What needs to be done
Reproduce nothing beyond the line containing "New OS releases (SLES12 SP3". From the first line of the data below down to it, copy each line exactly, without the pictures.

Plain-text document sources
══════
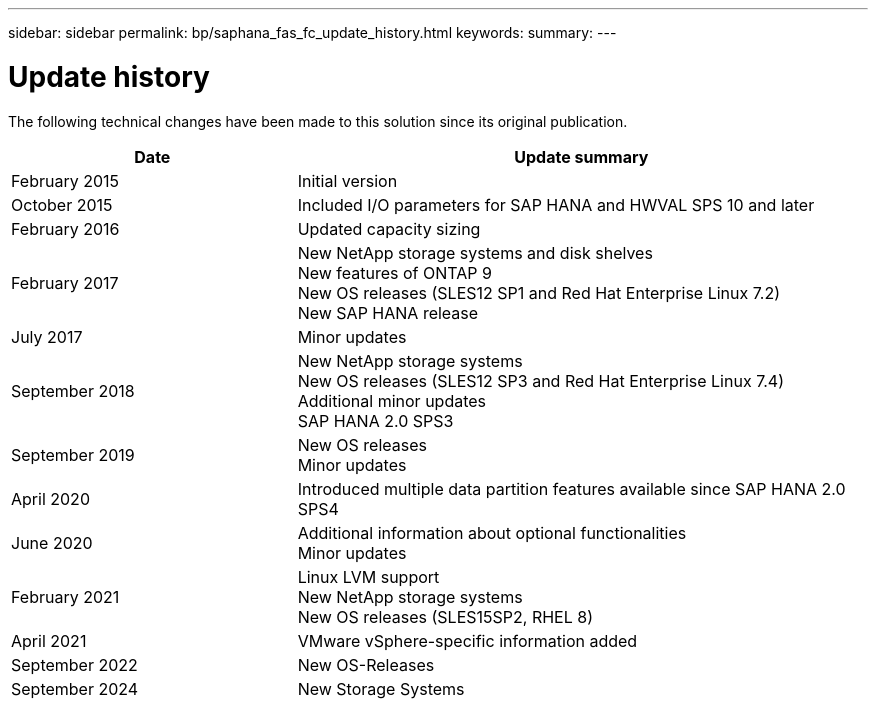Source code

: ---
sidebar: sidebar
permalink: bp/saphana_fas_fc_update_history.html
keywords:
summary:
---

= Update history
:hardbreaks:
:nofooter:
:icons: font
:linkattrs:
:imagesdir: ../media/

[.lead]
The following technical changes have been made to this solution since its original publication.

[cols=2*,options="header",cols="25,50"]
|===
|Date
| Update summary
| February 2015 | Initial version
| October 2015 | Included I/O parameters for SAP HANA and HWVAL SPS 10 and later
| February 2016 | Updated capacity sizing
| February 2017 | New NetApp storage systems and disk shelves
New features of ONTAP 9
New OS releases (SLES12 SP1 and Red Hat Enterprise Linux 7.2)
New SAP HANA release
| July 2017 | Minor updates
| September 2018 | New NetApp storage systems
New OS releases (SLES12 SP3 and Red Hat Enterprise Linux 7.4)
Additional minor updates
SAP HANA 2.0 SPS3
| September 2019 | New OS releases
Minor updates
| April 2020 | Introduced multiple data partition features available since SAP HANA 2.0 SPS4
| June 2020 | Additional information about optional functionalities
Minor updates
 | February 2021 | Linux LVM support
New NetApp storage systems
New OS releases (SLES15SP2, RHEL 8)
| April 2021 | VMware vSphere-specific information added
| September 2022 | New OS-Releases 
| September 2024 | New Storage Systems 
|===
══════
Task output
Source code

: ---
sidebar: sidebar
permalink: bp/saphana_fas_fc_update_history.html
keywords:
summary:
---

= Update history
:hardbreaks:
:nofooter:
:icons: font
:linkattrs:
:imagesdir: ../media/

[.lead]
The following technical changes have been made to this solution since its original publication.

[cols=2*,options="header",cols="25,50"]
|===
|Date
| Update summary
| February 2015 | Initial version
| October 2015 | Included I/O parameters for SAP HANA and HWVAL SPS 10 and later
| February 2016 | Updated capacity sizing
| February 2017 | New NetApp storage systems and disk shelves
New features of ONTAP 9
New OS releases (SLES12 SP1 and Red Hat Enterprise Linux 7.2)
New SAP HANA release
| July 2017 | Minor updates
| September 2018 | New NetApp storage systems
New OS releases (SLES12 SP3 and Red Hat Enterprise Linux 7.4)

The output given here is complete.